M. Sittig: Wie ist die "DO IT!" in das OloV-Netzwerk eingebunden?
M. Herr: Innerhalb der OloV-Steuerungsgruppe ist die "DO IT!" immer wieder ein zentrales Thema. Dort werden organisatorische Dinge abgesprochen. Natürlich sind noch weitere Netzwerke notwendig, um die "DO IT!" zu organisieren und am Laufen zu halten, aber die enge Verzahnung erfolgt über die OloV-Steuerungsgruppe. Auch wenn es darum geht, wie wir das Konzept der "DO IT!" weiterentwickeln wollen. Ein Baustein ist z.B. noch die verstärkte Integration der Gymnasien oder die Frage, ob und wie man die Technische Hochschule Mittelhessen oder eventuell die Universitäten einbinden kann.
E. Kehr: Es gibt durchaus Überschneidungen zwischen den verschiedenen Steuerungsgruppen. Alle Ausrichter der "DO IT!", die sich im Lenkungsausschuss treffen, sind auch in der OloV-Steuerungsgruppe vertreten. Davon abgesehen ist das regionale OloV-Netzwerk auch explizit auf der Messe vertreten und organisiert z.B. einen Elternabend.
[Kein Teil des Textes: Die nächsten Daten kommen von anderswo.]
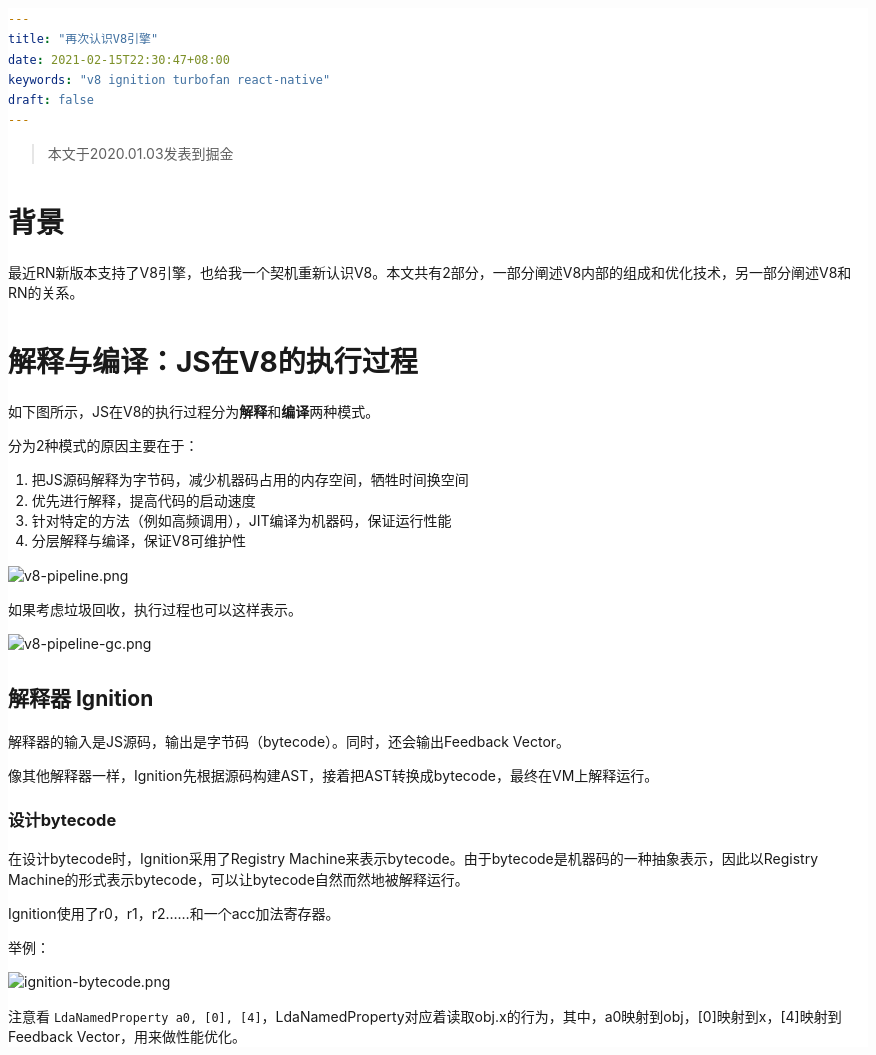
 ```yaml
---
title: "再次认识V8引擎"
date: 2021-02-15T22:30:47+08:00
keywords: "v8 ignition turbofan react-native"
draft: false
---
```


> 本文于2020.01.03发表到掘金

# 背景

最近RN新版本支持了V8引擎，也给我一个契机重新认识V8。本文共有2部分，一部分阐述V8内部的组成和优化技术，另一部分阐述V8和RN的关系。


# 解释与编译：JS在V8的执行过程

如下图所示，JS在V8的执行过程分为**解释**和**编译**两种模式。

分为2种模式的原因主要在于：

1. 把JS源码解释为字节码，减少机器码占用的内存空间，牺牲时间换空间
2. 优先进行解释，提高代码的启动速度
3. 针对特定的方法（例如高频调用），JIT编译为机器码，保证运行性能
4. 分层解释与编译，保证V8可维护性

![v8-pipeline.png](https://user-gold-cdn.xitu.io/2020/1/3/16f6b70ff6d33102?w=1019&h=764&f=png&s=54324)


如果考虑垃圾回收，执行过程也可以这样表示。

![v8-pipeline-gc.png](https://user-gold-cdn.xitu.io/2020/1/3/16f6b712ba8c9e97?w=1714&h=902&f=png&s=63564)



## 解释器 Ignition

解释器的输入是JS源码，输出是字节码（bytecode）。同时，还会输出Feedback Vector。

像其他解释器一样，Ignition先根据源码构建AST，接着把AST转换成bytecode，最终在VM上解释运行。

### 设计bytecode

在设计bytecode时，Ignition采用了Registry Machine来表示bytecode。由于bytecode是机器码的一种抽象表示，因此以Registry Machine的形式表示bytecode，可以让bytecode自然而然地被解释运行。

Ignition使用了r0，r1，r2……和一个acc加法寄存器。

举例：

![ignition-bytecode.png](https://user-gold-cdn.xitu.io/2020/1/3/16f6b718af204009?w=995&h=412&f=png&s=92335)

注意看 `LdaNamedProperty a0, [0], [4]`，LdaNamedProperty对应着读取obj.x的行为，其中，a0映射到obj，[0]映射到x，[4]映射到Feedback Vector，用来做性能优化。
S. Laux: In der Tat haben wir eine so enge Verzahnung und Vernetzung, dass wir bei unseren Treffen nicht zwingend aus der Perspektive eines Lenkungsausschussmitgliedes oder eines OloV-Ausschussmitgliedes argumentieren. Wir sind alle ständig beieinander, ob das jetzt die IHK oder Handwerkskammer ist oder die Schulen. Das wird nicht bewusst zelebriert, sondern ist eigentlich ein Automatismus. Was vielleicht sogar das Wertvollere ist. Das heißt, dieses OloV-Konstrukt schwingt eigentlich überall mit und ist permanent dabei.